感染严重急性呼吸综合征冠状病毒2(SARS-CoV-2)的儿童通常症状较轻,无需就医,这使得我们对该病毒在儿童中所引发疾病谱的了解存在空白。

方法

我们对有SARS-CoV-2感染密切接触者的儿童和青少年(<21岁)进行了一项前瞻性队列研究。在入组时采集鼻咽或鼻腔拭子,并使用实时聚合酶链反应(PCR)检测法检测SARS-CoV-2。

结果

在382名儿童中,289名(76%)感染了SARS-CoV-2。

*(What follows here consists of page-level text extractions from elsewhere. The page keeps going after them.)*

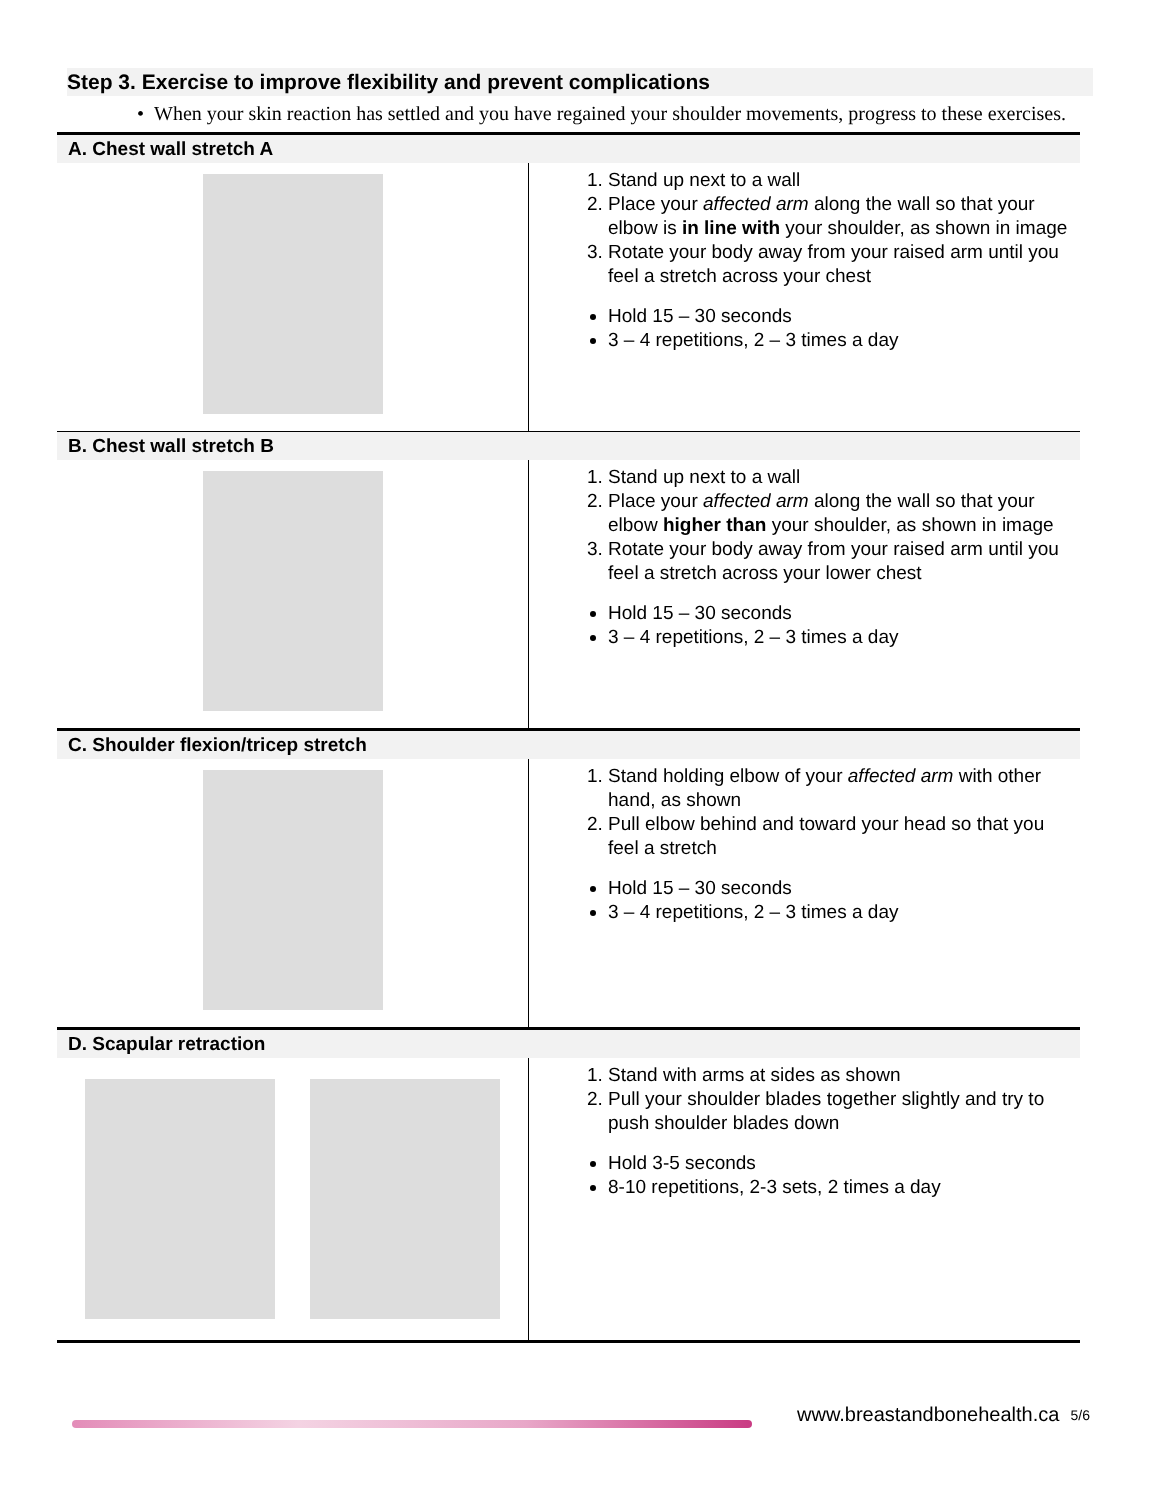Step 3. Exercise to improve flexibility and prevent complications
• When your skin reaction has settled and you have regained your shoulder movements, progress to these exercises.
| A. Chest wall stretch A | |
| | 1. Stand up next to a wall 2. Place your affected arm along the wall so that your elbow is in line with your shoulder, as shown in image 3. Rotate your body away from your raised arm until you feel a stretch across your chest Hold 15 – 30 seconds 3 – 4 repetitions, 2 – 3 times a day |
| B. Chest wall stretch B | |
| | 1. Stand up next to a wall 2. Place your affected arm along the wall so that your elbow higher than your shoulder, as shown in image 3. Rotate your body away from your raised arm until you feel a stretch across your lower chest Hold 15 – 30 seconds 3 – 4 repetitions, 2 – 3 times a day |
| C. Shoulder flexion/tricep stretch | |
| | 1. Stand holding elbow of your affected arm with other hand, as shown 2. Pull elbow behind and toward your head so that you feel a stretch Hold 15 – 30 seconds 3 – 4 repetitions, 2 – 3 times a day |
| D. Scapular retraction | |
| | 1. Stand with arms at sides as shown 2. Pull your shoulder blades together slightly and try to push shoulder blades down Hold 3-5 seconds 8-10 repetitions, 2-3 sets, 2 times a day |
www.breastandbonehealth.ca 5/6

与未感染儿童相比,感染SARS-CoV-2的儿童更可能为西班牙裔(p<0.0001),哮喘病史的可能性更小(p=0.009),且更可能有感染的同胞接触者(p=0.0007)。6至13岁的儿童经常无症状(38%),出现呼吸道症状的频率低于年幼儿童(30%对49%;p=0.008)或青少年(30%对59%;p<0.0001)。与6至13岁的儿童相比,青少年更频繁地报告有流感样症状(61%对39%;p=0.002)、胃肠道症状(26%对9%;p=0.003)和感觉症状(43%对9%;p<0.0001),且疾病持续时间更长[中位(四分位间距)持续时间:7(4,12)天对4(3,8)天;p=0.004]。尽管症状存在与年龄相关的差异,但我们发现鼻咽病毒载量在年龄之间或有症状与无症状儿童之间并无差异。

结论

西班牙裔种族和有感染的同胞密切接触与儿童中SARS-CoV-2感染风险增加相关,而哮喘病史与风险降低相关。在评估儿童是否感染新型冠状病毒肺炎(COVID-19)以及制定学校和儿童保育机构的筛查策略时,必须考虑SARS-CoV-2感染临床表现的年龄相关差异。